Морт протягивает ему сигарету и дает прикурить, что делает крайне редко.
– И Рону тоже дай.
Морти швыряет сигареты парочке, сидящей на диване.
– Я имел в виду на потом.
– Выкладывай все начистоту, и, клянусь, тебе не придется сожалеть об этом. По крайней мере какое-то время, – заявляет Коуди.
– Ладно, папаша, – говорит мальчуган и смеется, пытаясь приободрить товарищей, которые, кажется, совсем скисли и застыли от страха. – Я расскажу вам. – Он подается вперед и глубоко затягивается
Он по очереди оглядывает нас всех. Мы мотаем головами.

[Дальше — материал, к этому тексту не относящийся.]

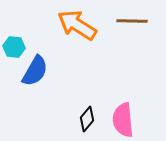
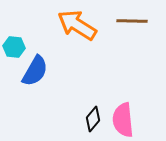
black diamond: moved 6 px right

– Я и не думал, что пробовали. В общем, если тебе нужна доза, ты должен достать ее. Во что бы то ни стало. Понимаете, о чем я? Короче, я ширнулся и улетел. Спустя некоторое время, а точнее, под утро, я услышал, как кто-то крадется по квартире. Я решил, что это Кинки меня застукал. Но это был не он. Какой-то чувак ковырялся в замке входной двери. Я решил, что это легавые…
– И что потом? – дожимает Коуди.
Мы все вшестером ждем продолжения истории.

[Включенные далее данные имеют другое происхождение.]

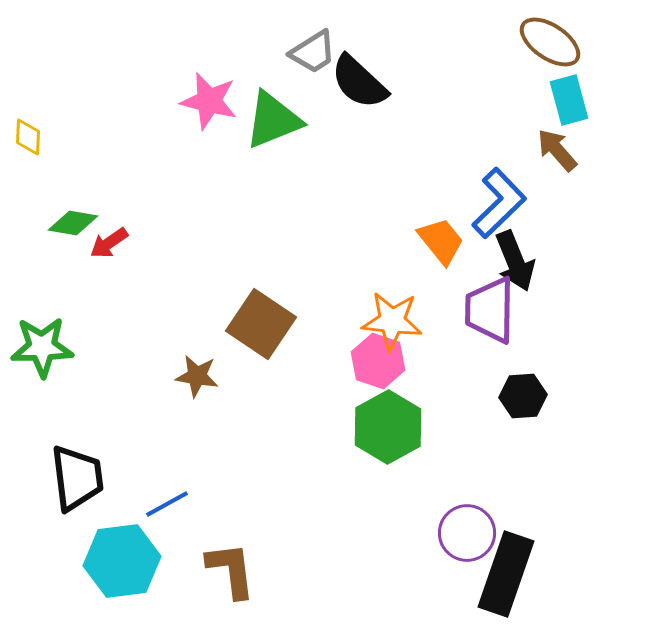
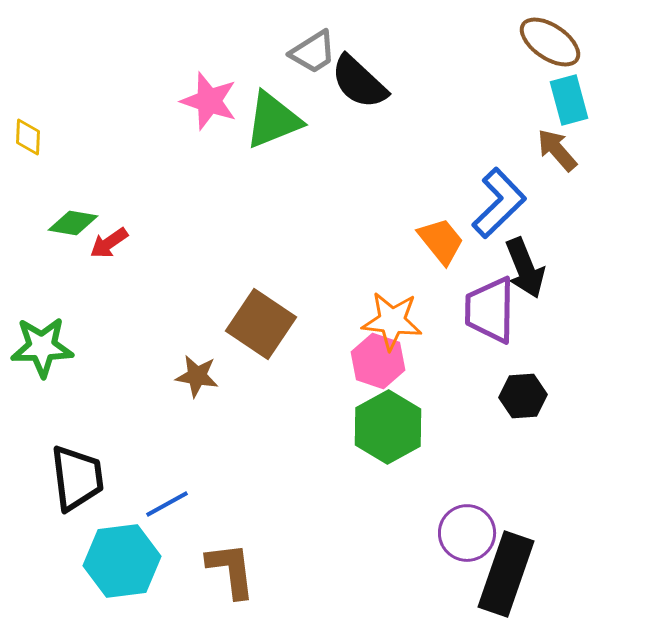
pink star: rotated 4 degrees clockwise
black arrow: moved 10 px right, 7 px down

– Потом я отъехал. Я подумал, к черту все. Мне хорошо – и ладно.
– Ты уверен, что это было на самом деле?
– Послушай, друг, если ты хочешь, чтобы я поклялся, то я клянусь. А если хочешь чего-то другого, так и скажи.
– Тебе приходилось слышать слово «правда»? – вопрошает Коуди.
– Черт подери! Да что с тобой? Друг, я всего лишь пытаюсь вам помочь.
– Тебе приходилось говорить правду? – не унимается наш друг.
– Слушай, я же не врывался сюда под видом полицейских.
– Не дави на парня, брат, – вступается Морти. Кажется, он почувствовал в пареньке родственную душу.
– Это все, что тебе известно, сынок? – смягчается Гаррет. – Все.
– А вам нечего добавить? – обращается он к его дружкам. Те мотают головами.
– Вам нужно куда-то идти? Они дружно кивают.
– Тогда мы уходим. Да, ни о чем не желаете попросить, прежде чем мы уйдем?
Парень вскакивает и исчезает, но не успеваю я оглянуться, как он возвращается и несет в руках «Рибоки», свитера и штаны, на ходу запихивая вещи в пакет, в котором они прибыли из магазина.
– Вот как мы с вами поступим. Слушаете? – говорит Коуди. – Мы спокойно выйдем из квартиры, погрузимся в лифт, спустимся на нем вниз, по сторонам смотреть не будем. Ясно? Выйдем на улицу, повернем за угол, два раза свернем направо. Сможете отличить право от лево? Хорошо. Пойдете за мной. Мой друг, – кивает в сторону Цыпочек, – будет следовать за нами по пятам. Как только я пойму, что все чисто, сразу же верну вам бабки. Все понятно? Вопросы есть? Нет? Отлично.
Цыпочка уже вышел и без лишней суеты проверяет площадку. Вдруг он запрыгивает назад и закрывает дверь. Я слышу, как открывается лифт, и из него выходят люди. Цыпочка прикладывает палец к губам. Я слышу собственное дыхание и громкую болтовню многочисленно семейства бангладешцев, проходящих мимо нашей двери. Язык похож на пение, причем итальянское. Мы все молчим. Люди на площадке смеются и шутят. Потом шум прекращается, и до нас доносится стук захлопывающейся двери.